TASK BRIEF:
Where does the word "changes" occur in the data below? Copy each line that holds it.

DATA RECORDS:

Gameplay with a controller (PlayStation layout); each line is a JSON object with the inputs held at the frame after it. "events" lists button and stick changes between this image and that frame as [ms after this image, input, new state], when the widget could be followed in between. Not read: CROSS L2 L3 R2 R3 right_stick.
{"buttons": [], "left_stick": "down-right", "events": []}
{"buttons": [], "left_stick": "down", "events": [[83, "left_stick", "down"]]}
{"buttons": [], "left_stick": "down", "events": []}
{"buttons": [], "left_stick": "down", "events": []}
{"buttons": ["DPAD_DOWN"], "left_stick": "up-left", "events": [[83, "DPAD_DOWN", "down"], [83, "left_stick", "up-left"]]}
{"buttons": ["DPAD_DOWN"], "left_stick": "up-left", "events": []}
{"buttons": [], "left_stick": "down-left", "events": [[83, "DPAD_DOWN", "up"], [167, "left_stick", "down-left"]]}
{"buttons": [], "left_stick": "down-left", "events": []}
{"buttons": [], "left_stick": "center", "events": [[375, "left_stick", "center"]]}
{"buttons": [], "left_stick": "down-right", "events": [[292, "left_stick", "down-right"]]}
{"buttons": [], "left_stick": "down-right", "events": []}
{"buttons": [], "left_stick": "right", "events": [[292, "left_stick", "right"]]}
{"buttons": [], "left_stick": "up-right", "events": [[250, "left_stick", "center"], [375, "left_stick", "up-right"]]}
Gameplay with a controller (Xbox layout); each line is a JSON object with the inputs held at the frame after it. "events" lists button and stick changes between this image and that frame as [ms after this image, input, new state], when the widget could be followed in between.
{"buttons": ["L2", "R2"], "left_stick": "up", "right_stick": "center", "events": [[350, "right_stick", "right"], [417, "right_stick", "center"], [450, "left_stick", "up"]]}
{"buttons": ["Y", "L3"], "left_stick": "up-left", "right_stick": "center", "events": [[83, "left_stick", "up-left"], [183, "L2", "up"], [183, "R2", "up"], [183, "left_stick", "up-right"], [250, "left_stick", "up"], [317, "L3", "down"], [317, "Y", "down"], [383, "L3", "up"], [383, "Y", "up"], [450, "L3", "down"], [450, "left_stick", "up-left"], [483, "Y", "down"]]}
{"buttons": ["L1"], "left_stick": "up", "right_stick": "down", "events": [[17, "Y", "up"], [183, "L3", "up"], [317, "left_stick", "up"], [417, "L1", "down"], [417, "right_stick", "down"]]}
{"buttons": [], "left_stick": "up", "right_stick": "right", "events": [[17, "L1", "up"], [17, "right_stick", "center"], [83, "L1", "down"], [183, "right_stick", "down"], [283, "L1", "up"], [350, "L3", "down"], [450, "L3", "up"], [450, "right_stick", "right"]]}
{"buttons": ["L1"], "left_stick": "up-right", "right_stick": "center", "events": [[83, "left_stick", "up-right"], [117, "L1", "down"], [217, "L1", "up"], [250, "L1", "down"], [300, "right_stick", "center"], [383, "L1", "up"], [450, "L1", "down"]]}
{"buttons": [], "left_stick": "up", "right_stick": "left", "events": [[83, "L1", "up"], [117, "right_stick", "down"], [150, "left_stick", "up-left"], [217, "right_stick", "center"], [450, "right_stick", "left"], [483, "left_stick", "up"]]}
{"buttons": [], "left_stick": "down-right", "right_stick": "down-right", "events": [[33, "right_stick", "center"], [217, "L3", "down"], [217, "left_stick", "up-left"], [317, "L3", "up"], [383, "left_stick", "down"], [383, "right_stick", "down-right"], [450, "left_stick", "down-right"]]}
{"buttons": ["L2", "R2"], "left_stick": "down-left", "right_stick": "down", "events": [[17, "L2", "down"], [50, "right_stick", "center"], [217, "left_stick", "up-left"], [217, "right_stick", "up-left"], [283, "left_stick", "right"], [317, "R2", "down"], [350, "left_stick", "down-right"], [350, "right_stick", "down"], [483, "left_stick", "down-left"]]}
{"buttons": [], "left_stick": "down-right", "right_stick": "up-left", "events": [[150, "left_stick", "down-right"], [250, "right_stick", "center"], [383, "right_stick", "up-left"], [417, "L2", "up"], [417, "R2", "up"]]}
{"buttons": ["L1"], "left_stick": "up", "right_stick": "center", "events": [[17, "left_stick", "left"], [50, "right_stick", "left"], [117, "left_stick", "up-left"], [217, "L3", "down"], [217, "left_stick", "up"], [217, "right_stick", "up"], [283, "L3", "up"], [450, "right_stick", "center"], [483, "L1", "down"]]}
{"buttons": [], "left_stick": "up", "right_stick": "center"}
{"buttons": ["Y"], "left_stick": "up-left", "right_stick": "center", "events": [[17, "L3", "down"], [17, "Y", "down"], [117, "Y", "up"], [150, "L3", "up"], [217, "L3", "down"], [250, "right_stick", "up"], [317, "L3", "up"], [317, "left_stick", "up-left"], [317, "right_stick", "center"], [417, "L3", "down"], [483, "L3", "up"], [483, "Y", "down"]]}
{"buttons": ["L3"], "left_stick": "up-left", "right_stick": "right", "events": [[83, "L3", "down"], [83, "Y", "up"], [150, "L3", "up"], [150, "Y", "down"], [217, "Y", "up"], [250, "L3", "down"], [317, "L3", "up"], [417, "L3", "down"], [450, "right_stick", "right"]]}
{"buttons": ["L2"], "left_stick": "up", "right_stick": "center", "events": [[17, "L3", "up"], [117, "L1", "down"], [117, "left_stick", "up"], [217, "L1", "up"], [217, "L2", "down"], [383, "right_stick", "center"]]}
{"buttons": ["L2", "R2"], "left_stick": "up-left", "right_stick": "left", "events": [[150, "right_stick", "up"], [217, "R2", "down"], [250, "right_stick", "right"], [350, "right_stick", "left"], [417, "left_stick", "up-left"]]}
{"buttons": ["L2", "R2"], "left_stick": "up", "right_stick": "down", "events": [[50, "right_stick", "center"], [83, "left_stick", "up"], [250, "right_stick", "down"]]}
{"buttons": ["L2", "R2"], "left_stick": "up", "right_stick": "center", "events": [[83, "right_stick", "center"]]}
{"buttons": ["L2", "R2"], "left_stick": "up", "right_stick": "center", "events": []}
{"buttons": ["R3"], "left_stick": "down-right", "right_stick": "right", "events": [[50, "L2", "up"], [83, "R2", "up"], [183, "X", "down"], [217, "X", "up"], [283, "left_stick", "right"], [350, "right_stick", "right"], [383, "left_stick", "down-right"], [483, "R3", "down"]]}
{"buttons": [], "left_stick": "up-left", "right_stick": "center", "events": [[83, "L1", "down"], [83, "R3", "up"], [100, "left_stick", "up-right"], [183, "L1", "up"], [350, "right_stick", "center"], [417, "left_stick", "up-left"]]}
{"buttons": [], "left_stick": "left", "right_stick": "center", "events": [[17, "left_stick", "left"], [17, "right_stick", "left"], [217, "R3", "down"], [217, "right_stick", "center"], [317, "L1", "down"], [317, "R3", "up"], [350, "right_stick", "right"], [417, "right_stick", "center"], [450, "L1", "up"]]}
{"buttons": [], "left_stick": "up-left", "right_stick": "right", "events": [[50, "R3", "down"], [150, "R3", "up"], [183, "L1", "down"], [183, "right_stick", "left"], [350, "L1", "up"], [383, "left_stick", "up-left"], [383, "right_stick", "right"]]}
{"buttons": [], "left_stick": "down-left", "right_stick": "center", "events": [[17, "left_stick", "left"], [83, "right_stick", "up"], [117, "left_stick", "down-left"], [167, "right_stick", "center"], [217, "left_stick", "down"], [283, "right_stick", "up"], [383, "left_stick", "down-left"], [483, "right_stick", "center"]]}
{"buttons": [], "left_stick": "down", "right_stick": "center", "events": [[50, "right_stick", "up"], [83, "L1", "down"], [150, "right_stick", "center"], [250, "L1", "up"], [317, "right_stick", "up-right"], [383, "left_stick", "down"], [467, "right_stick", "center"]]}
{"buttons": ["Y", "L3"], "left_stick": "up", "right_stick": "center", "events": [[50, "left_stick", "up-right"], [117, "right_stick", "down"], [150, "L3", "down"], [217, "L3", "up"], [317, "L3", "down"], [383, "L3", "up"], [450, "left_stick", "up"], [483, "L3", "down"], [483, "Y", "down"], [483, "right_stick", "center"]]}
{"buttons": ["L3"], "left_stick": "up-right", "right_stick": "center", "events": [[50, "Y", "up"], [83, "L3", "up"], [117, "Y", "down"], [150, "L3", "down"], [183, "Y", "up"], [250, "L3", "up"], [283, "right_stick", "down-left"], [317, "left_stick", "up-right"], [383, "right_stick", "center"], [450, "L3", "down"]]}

SOLUTION FOR THIS TASK:
Gameplay with a controller (PlayStation layout); each line is a JSON object with the inputs held at the frame after it. "events" lists button and stick changes between this image and that frame as [ms after this image, input, new state], when the widget could be followed in between. Not read: CROSS L2 L3 R2 R3 right_stick.
Gameplay with a controller (Xbox layout); each line is a JSON object with the inputs held at the frame after it. "events" lists button and stick changes between this image and that frame as [ms after this image, input, new state], when the widget could be followed in between.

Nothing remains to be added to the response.